The Many-Angled Man roiled—a shrug, conciliatory, unconcerned. ‘’Tis true, both know why both seek to claim. But seeing as both cannot possess it—’

‘I would sooner kill you than see it lost to your embrace.’

‘—as both cannot possess, perhaps a contest is in order, to determine the worthiest holder of its power.’

‘What would you propose?’

‘A matching of claims, to begin with; then a matching of wits. Should all else fail, and the matter remain undecided, a matching of swords.’

‘You know your better on the field of battle, then?’ Again, the imperious laugh. ‘I reject your terms. The matter shall be decided through force of arms, or not at all.’
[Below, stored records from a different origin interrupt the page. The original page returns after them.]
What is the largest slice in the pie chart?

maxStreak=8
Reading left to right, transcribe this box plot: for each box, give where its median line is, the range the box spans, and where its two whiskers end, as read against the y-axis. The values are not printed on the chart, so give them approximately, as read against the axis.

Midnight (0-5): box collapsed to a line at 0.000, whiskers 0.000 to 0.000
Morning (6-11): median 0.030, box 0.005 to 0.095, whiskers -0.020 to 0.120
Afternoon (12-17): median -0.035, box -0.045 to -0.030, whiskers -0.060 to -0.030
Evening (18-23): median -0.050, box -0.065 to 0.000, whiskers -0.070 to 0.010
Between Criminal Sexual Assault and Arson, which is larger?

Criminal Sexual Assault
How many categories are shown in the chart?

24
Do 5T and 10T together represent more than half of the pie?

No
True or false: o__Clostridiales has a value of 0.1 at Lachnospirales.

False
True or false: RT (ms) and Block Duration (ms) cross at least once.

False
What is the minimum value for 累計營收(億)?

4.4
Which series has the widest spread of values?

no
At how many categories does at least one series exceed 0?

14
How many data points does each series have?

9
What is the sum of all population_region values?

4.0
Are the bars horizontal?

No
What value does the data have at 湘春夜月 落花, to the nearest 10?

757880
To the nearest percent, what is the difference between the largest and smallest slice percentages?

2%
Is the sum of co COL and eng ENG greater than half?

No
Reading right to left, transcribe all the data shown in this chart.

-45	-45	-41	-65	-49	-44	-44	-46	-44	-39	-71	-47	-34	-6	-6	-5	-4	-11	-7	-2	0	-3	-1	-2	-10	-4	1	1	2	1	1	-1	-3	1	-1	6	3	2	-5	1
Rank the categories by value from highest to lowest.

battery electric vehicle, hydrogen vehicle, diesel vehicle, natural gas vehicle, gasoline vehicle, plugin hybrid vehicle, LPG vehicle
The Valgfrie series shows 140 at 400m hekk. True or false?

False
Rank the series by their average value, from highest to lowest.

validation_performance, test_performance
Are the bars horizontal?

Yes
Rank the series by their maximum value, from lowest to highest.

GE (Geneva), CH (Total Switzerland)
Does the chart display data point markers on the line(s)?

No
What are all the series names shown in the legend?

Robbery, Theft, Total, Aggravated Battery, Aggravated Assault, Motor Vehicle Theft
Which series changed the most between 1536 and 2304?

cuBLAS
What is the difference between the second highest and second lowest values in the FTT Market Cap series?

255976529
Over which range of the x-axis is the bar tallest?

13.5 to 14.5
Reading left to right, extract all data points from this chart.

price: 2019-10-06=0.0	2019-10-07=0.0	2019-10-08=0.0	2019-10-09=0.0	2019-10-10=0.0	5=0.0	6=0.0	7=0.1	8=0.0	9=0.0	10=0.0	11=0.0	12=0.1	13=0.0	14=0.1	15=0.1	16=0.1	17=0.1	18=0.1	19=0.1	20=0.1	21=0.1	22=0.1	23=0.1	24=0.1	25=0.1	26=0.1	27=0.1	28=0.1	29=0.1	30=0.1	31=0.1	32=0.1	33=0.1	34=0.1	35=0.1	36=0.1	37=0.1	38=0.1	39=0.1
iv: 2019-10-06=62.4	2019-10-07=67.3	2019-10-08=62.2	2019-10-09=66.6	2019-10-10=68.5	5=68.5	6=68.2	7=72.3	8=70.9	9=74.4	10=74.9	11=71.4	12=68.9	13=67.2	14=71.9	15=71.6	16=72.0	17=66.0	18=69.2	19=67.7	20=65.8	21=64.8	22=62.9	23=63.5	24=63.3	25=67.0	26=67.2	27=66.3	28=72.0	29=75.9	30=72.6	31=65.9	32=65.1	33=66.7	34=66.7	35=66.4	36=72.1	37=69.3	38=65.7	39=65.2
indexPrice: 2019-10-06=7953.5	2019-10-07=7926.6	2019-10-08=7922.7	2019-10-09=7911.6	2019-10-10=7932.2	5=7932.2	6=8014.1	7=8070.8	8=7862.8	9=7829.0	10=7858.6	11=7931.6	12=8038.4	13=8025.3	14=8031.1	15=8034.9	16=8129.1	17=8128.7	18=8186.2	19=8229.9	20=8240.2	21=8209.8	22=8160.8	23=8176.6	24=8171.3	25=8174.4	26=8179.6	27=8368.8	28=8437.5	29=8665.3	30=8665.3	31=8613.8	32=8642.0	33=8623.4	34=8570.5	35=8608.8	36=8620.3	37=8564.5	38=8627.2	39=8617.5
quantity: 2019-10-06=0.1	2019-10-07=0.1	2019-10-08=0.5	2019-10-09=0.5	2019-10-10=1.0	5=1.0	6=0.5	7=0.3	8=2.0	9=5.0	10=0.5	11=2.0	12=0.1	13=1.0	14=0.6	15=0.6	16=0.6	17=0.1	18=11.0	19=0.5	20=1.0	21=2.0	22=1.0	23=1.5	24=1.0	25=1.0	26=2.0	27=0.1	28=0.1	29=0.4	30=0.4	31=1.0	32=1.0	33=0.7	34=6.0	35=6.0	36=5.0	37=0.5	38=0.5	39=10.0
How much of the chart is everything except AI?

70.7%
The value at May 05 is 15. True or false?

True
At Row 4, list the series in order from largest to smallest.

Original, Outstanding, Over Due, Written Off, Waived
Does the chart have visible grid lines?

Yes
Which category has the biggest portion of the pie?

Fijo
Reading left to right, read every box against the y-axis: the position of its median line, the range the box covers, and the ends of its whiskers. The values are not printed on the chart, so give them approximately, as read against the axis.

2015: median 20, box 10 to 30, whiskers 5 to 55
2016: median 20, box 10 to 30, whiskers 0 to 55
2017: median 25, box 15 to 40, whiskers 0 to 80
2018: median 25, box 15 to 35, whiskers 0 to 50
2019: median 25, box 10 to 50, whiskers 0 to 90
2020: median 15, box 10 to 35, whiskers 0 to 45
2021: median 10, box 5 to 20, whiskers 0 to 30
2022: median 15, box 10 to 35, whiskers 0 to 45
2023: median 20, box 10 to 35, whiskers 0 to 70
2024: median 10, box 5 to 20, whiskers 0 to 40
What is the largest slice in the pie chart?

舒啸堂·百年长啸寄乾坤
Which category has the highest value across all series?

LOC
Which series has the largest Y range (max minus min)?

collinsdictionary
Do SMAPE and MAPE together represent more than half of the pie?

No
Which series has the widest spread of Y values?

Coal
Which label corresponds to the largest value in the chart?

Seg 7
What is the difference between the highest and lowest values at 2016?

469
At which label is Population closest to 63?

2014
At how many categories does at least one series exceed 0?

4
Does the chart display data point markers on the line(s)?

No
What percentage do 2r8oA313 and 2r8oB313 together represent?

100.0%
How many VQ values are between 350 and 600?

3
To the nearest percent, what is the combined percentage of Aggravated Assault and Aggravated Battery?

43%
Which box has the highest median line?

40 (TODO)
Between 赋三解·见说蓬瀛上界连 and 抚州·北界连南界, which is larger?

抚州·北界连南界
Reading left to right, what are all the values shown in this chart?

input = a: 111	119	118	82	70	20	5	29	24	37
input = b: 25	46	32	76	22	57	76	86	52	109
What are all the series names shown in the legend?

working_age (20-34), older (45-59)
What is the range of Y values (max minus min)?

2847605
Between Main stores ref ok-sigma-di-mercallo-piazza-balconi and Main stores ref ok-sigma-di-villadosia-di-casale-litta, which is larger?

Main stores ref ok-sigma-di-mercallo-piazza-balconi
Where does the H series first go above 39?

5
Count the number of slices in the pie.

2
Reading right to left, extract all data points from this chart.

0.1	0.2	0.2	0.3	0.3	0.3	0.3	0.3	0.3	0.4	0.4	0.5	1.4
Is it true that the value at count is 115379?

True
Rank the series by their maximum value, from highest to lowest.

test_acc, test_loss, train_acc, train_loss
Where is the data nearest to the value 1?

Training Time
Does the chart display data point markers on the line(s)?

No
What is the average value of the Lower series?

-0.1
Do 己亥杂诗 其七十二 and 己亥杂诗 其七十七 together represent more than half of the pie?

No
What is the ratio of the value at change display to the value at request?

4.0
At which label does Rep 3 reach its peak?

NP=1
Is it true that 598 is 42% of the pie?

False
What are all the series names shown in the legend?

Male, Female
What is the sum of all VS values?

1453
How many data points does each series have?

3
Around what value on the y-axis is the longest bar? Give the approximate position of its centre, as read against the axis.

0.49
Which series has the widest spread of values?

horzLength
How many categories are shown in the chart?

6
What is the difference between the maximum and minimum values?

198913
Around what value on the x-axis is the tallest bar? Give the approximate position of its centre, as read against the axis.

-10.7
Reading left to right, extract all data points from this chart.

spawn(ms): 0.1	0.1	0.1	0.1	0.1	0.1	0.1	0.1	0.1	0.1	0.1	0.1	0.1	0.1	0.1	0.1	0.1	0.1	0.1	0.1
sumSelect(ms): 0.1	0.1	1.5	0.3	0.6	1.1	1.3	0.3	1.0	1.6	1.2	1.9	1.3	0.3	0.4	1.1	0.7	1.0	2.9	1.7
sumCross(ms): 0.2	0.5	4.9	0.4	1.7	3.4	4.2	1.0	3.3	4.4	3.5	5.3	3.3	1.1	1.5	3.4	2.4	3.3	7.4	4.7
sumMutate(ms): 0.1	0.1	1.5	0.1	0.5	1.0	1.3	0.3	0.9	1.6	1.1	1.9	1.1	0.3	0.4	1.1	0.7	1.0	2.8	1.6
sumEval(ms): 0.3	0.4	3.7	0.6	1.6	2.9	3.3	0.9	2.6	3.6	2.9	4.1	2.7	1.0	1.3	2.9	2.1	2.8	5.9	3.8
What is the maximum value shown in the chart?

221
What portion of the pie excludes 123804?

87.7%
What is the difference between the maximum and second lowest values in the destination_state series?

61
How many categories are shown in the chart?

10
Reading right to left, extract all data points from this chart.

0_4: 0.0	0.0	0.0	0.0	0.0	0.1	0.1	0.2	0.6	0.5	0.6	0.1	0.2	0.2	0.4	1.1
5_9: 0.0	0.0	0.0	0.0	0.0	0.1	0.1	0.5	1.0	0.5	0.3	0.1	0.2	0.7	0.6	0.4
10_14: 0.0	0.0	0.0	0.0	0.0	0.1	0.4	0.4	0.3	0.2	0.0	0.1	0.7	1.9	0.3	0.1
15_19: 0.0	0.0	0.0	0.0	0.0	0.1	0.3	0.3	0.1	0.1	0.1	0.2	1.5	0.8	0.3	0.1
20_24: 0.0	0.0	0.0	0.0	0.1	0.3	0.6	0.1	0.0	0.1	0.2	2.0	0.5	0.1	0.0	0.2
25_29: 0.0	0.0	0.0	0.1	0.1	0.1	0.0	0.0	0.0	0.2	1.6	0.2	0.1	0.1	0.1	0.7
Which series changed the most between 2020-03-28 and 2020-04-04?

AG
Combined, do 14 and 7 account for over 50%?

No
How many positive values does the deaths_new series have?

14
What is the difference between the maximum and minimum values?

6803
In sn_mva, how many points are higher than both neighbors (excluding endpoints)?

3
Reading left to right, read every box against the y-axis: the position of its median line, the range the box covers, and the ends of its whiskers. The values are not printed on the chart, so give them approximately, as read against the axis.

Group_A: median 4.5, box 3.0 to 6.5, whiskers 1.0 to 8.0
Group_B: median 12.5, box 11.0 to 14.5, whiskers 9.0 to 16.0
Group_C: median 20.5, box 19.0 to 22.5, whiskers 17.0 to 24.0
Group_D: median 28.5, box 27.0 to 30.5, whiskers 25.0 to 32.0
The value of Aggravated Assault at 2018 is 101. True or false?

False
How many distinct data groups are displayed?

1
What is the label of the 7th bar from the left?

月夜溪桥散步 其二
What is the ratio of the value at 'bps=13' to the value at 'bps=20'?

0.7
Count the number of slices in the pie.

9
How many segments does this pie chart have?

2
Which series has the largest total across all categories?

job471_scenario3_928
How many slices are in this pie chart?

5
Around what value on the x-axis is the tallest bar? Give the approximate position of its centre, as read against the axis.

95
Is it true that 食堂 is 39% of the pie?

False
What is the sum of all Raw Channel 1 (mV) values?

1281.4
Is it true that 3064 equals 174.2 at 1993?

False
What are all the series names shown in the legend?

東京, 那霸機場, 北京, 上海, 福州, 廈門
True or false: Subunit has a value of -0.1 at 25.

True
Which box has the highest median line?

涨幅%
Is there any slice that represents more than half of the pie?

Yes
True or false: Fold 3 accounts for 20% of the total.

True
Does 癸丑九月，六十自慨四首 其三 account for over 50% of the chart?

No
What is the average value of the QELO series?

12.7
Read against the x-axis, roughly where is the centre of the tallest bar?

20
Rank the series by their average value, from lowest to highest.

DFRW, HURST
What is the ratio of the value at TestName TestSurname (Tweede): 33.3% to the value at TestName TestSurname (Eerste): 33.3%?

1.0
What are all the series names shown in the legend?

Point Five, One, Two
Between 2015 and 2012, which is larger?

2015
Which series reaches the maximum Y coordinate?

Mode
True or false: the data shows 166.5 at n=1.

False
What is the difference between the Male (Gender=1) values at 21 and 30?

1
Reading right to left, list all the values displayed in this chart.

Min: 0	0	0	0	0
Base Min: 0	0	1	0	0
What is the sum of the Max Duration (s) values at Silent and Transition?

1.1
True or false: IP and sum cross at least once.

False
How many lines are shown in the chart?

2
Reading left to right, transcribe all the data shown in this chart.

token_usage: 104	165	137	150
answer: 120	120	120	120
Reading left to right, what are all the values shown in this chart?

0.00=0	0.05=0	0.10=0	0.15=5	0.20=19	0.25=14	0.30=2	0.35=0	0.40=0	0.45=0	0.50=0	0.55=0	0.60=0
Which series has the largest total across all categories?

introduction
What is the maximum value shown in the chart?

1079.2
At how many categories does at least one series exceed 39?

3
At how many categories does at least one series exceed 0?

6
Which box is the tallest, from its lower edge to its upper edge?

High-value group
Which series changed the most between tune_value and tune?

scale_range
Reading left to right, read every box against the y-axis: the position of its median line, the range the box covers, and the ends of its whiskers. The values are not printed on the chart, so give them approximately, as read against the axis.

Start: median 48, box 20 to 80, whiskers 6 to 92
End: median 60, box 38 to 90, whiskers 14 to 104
The pulsing, fractal light slowed a fraction in its dance. ‘You would forfeit your object so easily, then? I am but one against your horde, and if pressed I could destroy it now, here, and deny us both; you will grant me this boon.’

A long pause, and, finally, a sneer, sharpening in focus as its owner materialised in full. ‘Very well. Stake your claim, and I shall stake the better.’

‘Very well,’ echoes the Many-Angled Man, unfurling himself into a facsimile of presence in turn.

And they began, and they continued, and all eyes in the room were upon them, and though their deeds were many, and their boasts full-throated glory, there is, in truth, no need to recount them here, for the Plinth saw all it needed to, and so did they.

The Stallion went about his work, as usual, polishing and singing and sleeping as the two circled and argued and pronounced, and took no notice of him. And in the years to come, as wits turned to wagers turned to wars, he kept at his work, and smiled as he did, for he alone knew the purpose of the Plinth, and the task he had been set there to guard.